Repeat these steps with your back cover, but be sure to make your holes and cuts on the right-hand side fold of the back cover (with the face of the back cover facing you) or else your back cover will be upside down when you attach it to the signatures.
When you’re done cutting slits into the covers, repeat the same procedure for each of your signatures, making sure that the cuts on your front cover, signatures, and back cover match when all stacked together.
Now you’re ready to bind your book together. Take one of your strips of plastic bag, bunch it together lengthwise, and then feed it through one of the slits on your first signature, going from the outside in. Take the other strip of plastic bag, bunch it together, and feed it through the other slit, also going from the outside in. Pull each bag through the slit until there is about three inches left outside of the signature.
Both strips of plastic bag should now be through your first signature. Open the signature. Take one of your “stays” and place it in the crease of the open signature, next to the plastic bag. Then take your first strip of plastic bag, move it over the stay, and feed it back through the same slit it came out of. Do the same with your second plastic bag in the other slit. Tighten your bags around the stay so that it’s secure (below).
Plastic bag binding around stay.
At this point, each strip of plastic bag should be back on the outside of your signature. Place your second signature on top of the first, and then take your plastic bags and weave them through the slits in your second signature. Tighten the bags so that your signatures sit snugly together. Add the stay and repeat with each signature until they have all been weaved together by the bags. Pushing the plastic bag through the slits in the box board can be tricky, but have patience. You can also use a pencil or your awl to push enough of the bag through the slit so that you can pull out the rest.
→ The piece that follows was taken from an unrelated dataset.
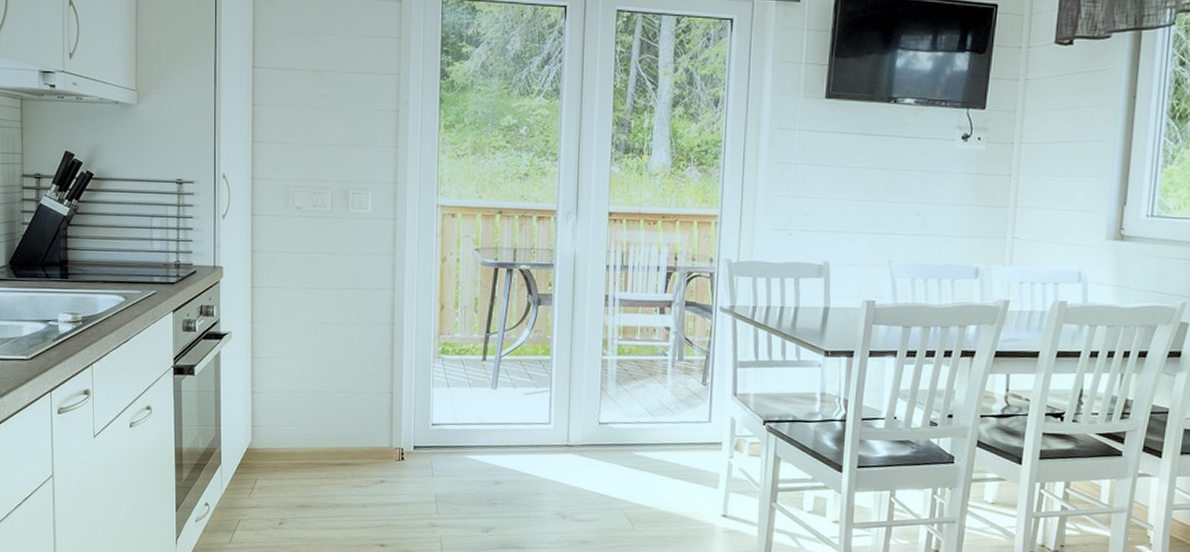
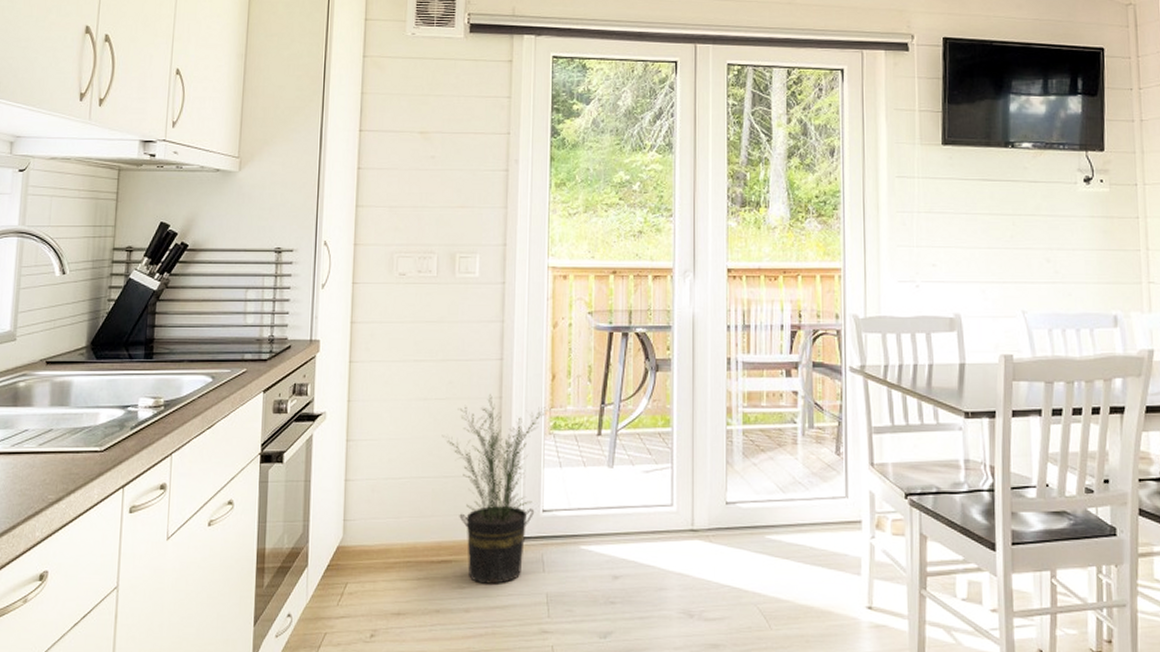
potted plant: none [339,320,436,485] -> present [442,393,547,584]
Once your signatures are bound together, you are ready to add the front and back covers. Take the pieces of plastic bag left hanging out of the final signature and weave them through the slits you made in your cover. Add a stay to the inside of your cover and then bring the plastic bags back through the slits in the box board (below).
Inside fold of cover.
Once you’ve secured your stay in place, your plastic bag will now come out in between your cover and the signature to which the cover is attached (below).
Adding the covers.
In order to hide the ends of the plastic bags, cut another slit in the cover about 3/4″ up from the slits that sit along the fold (above). Then weave each plastic bag through this second slit so that the space between the cover and the signature looks like this:
Hiding the ends of the binding.
The inside of your cover (with the flaps open) should now look like this with the remaining pieces of plastic bag showing:
Inside of cover.
If necessary, trim the remaining pieces of bag down a little bit, but not too much. Then secure the two folds of the cover together (to hide the ends of the plastic bag binding) by cutting opposite slits along the edges of the box board and fitting them together, like this:
Attaching the two folds of the cover in order to hide and secure the binding.
Add the opposite cover to the signatures using the same steps as above with the 3″ strips of plastic bag you left outside of your first signature. And then you’re done!
Here’s the finished book: simple, unique, and environmentally friendly!
Finished Book with box board cover, recycled paper book signatures, and plastic bag binding.
Finished Book. Inside Pages.
I’d like to thank Rhonda Miller from MyHandboundBooks for showing us Emma Fraser’s “Secret Scottish Rubbish Binding.” I’ll certainly think twice now before I throw out my trash.